Even plugins like this one that market themselves as "first lines of defense" against spam traffic still force the server to serve up the request to the requester. Customers who pay for managed hosting don't have access to server-side resources like the hosting engineers do (and sometimes they don't even realize that), so it's up to the host to make sure that traffic coming to their customers isn't just a bunch of gobbledygook.

One possible solution is to create a list of known bad bots based off of the results of scrubbing logs against known bad IP lists. This technique, which is a type of detective control, is how I do it with my managed hosting service, and takes the amount of traffic that my clients see from 4-5x what their Google Analytics report to about 1.5-2x. Note that any type of analytics software is going to report different numbers than others — that's just the way they work.

A limitation of this technique would be that you're preventing traffic after-the-fact.
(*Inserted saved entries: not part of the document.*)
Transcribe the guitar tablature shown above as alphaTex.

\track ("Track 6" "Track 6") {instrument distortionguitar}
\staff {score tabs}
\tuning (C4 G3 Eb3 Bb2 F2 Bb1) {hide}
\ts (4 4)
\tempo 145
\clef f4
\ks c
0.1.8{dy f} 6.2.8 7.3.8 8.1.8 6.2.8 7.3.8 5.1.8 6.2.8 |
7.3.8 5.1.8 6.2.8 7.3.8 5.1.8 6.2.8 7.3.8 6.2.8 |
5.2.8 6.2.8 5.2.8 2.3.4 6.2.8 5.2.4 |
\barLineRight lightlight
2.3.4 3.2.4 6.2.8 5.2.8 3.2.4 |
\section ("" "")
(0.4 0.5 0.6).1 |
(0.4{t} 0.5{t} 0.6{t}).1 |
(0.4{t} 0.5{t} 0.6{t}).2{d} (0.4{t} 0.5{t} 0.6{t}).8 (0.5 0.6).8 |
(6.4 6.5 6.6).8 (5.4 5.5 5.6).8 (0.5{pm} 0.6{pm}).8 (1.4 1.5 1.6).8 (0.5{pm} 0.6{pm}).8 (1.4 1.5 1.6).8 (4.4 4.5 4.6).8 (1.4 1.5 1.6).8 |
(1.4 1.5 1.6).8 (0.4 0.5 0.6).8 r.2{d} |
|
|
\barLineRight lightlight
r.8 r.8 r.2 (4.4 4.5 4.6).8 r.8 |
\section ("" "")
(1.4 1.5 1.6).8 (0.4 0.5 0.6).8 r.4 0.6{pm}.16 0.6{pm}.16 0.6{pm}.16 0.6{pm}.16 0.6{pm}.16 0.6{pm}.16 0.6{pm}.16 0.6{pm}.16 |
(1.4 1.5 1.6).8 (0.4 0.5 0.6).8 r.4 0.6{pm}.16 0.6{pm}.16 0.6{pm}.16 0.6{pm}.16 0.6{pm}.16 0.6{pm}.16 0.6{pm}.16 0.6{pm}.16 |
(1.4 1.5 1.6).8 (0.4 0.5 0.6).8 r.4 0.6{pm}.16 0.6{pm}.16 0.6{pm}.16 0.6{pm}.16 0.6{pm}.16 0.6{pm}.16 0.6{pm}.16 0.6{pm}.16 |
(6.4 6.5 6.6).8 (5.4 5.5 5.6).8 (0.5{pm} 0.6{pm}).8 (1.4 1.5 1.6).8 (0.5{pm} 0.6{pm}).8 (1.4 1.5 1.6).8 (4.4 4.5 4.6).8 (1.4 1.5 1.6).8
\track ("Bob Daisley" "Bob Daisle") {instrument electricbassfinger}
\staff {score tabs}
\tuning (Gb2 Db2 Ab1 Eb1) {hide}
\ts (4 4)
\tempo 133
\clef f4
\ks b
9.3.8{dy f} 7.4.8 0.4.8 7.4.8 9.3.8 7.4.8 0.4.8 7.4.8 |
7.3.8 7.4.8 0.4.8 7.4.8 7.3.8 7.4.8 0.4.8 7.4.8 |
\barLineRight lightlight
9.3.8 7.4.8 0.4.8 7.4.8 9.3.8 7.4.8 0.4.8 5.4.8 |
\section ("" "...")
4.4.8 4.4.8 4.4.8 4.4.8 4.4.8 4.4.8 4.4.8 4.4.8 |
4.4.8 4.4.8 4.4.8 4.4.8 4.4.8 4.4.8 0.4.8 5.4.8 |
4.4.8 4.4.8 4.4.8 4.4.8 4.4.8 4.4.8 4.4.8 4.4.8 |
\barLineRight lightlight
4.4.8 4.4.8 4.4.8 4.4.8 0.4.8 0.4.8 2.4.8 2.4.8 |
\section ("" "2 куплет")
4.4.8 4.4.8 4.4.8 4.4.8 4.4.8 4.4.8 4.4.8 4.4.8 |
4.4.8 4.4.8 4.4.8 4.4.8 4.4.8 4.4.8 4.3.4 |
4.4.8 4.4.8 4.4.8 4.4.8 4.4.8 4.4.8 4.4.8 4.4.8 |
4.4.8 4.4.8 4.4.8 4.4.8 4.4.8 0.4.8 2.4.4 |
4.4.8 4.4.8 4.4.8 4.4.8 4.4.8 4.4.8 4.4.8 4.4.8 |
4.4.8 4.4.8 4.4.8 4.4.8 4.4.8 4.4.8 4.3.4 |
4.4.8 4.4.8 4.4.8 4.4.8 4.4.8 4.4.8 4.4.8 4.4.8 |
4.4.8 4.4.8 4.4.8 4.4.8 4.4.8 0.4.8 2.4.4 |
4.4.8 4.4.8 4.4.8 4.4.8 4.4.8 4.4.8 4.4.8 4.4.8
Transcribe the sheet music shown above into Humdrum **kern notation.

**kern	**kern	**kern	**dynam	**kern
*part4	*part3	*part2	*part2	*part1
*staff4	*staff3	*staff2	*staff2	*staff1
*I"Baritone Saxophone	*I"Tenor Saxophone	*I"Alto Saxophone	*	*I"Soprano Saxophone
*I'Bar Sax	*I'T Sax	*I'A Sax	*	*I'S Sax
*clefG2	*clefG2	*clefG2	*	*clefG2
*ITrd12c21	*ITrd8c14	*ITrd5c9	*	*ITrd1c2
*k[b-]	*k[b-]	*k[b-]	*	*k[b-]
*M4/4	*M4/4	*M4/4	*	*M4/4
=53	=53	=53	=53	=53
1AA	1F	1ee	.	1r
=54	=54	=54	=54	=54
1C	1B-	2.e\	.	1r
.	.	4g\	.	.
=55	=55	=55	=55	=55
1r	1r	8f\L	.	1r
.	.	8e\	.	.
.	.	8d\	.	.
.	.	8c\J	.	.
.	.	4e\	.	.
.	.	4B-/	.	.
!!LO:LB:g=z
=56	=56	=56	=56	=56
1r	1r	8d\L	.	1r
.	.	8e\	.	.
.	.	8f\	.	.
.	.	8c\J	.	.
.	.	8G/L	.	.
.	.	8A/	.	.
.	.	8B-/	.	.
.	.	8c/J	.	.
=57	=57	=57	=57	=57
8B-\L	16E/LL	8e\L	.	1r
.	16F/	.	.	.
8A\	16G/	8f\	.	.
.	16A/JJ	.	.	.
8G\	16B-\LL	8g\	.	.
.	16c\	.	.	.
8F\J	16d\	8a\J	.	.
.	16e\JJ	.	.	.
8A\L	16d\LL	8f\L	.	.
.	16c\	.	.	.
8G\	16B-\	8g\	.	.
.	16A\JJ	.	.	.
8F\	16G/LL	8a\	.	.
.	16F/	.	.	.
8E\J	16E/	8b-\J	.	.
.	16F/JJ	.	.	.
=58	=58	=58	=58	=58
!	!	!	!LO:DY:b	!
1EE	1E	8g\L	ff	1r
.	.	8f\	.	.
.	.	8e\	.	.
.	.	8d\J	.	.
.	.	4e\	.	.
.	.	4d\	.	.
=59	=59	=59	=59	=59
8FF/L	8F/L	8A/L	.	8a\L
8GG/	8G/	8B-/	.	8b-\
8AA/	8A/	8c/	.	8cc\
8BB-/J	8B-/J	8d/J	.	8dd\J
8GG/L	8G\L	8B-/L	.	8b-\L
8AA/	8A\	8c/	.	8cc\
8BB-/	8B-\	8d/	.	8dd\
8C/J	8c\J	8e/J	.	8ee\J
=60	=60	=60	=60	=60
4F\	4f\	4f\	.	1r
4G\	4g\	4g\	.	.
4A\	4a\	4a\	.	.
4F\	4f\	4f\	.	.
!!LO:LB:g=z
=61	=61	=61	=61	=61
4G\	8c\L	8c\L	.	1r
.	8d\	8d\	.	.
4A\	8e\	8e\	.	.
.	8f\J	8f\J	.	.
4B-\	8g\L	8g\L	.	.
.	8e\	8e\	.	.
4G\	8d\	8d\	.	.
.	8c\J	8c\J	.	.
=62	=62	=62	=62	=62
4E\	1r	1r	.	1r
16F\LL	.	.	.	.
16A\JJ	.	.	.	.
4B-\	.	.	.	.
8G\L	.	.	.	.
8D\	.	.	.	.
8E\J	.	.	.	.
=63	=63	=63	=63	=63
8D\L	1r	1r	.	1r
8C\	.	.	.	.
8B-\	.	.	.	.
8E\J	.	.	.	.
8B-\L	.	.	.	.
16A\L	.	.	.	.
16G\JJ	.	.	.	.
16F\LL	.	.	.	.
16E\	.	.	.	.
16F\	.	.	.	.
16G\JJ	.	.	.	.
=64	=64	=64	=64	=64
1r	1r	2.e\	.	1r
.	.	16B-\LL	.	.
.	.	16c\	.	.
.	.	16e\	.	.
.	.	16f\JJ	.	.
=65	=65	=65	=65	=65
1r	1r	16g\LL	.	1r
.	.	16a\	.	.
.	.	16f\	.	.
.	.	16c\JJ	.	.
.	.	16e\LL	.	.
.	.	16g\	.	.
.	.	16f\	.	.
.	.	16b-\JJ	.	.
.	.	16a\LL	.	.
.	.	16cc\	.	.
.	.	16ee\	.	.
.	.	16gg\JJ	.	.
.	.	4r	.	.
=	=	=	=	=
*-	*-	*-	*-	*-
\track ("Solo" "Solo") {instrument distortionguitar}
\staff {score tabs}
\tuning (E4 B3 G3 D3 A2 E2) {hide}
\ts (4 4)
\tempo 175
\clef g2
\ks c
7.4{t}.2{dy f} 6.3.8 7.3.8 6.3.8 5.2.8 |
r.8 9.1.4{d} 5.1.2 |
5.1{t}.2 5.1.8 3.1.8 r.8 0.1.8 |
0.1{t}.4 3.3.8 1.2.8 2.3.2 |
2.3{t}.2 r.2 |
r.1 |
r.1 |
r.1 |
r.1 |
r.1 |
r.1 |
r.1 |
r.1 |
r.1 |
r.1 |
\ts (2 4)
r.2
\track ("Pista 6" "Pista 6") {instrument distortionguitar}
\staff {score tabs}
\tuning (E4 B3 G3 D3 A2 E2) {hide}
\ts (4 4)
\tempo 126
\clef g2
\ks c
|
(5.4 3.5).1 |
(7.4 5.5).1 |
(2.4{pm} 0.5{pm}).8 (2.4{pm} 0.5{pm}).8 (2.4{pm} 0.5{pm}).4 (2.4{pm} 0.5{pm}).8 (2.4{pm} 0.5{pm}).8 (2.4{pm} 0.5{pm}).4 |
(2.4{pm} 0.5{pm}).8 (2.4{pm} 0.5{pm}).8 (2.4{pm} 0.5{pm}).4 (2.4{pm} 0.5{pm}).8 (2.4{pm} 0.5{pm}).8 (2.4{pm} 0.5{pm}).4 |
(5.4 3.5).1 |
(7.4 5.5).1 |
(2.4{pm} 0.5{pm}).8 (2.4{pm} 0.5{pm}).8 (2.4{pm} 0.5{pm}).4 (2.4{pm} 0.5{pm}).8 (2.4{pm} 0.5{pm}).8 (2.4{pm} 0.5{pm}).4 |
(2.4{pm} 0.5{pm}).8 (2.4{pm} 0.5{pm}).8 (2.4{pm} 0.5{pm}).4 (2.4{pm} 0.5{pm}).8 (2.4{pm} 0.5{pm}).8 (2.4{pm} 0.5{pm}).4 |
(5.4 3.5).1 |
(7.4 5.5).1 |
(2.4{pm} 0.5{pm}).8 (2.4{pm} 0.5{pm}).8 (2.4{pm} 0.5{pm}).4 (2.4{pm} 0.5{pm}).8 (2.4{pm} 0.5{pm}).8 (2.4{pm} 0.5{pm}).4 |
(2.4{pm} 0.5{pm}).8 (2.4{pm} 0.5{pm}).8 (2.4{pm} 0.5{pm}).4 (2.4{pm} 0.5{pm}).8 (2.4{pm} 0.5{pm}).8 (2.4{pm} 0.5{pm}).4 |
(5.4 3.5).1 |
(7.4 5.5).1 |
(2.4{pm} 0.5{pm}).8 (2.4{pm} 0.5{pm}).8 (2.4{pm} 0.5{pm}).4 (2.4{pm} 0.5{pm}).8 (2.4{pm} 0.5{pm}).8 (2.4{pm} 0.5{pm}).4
If sites are under attack or being bombarded because of a huge social media campaign, you're not doing what you sought to do in the first place, which was prevent traffic (especially spikes in traffic) from garbage being treated like good traffic.

Taking this into account, another possibility is to start compiling a list of known bad IPs and just immediately begin scrubbing traffic a the balancer level against it. This has the negative effect of slowing down your sites if 1) the list is extremely long, and/or 2) you run these checks in one big chunk on your web server. Traffic balancers, distributed web servers, and other high-availability methodologies will help to ensure that dynamically scrubbing traffic against a list of bad IPs wont have a negative effect on your server's performance.

There are caveats, of course, when one discusses how and why the server should block certain traffic.

What is the threshold in which a server deems a comment or IP address "spam"? Is this an absolute, or is this variable?
*How can we accurately measure traffic in a way that combines "good" traffic and "bad" traffic such that internal controls are efficiently using resources and external stakeholders are being accurately updated? *
*In the grand scheme of things, should a managed hosting provider really care about garbage traffic? *

Going forward, it is imperative that of recognize just how grey this line is between a host holding its clients' hands and them taking accountability for the traffic that goes to their servers. In my mind, web hosts are paid to ensure their servers are ran efficiently, and to me, cleaning out the traffic garbage is just part of the ballgame. Whether you agree with me or not, one thing is for certain: anti-spam plugins are only 50% of the answer, and if we truly want to combat bad traffic, we need to prevent our servers from serving content to bad IPs in the first place.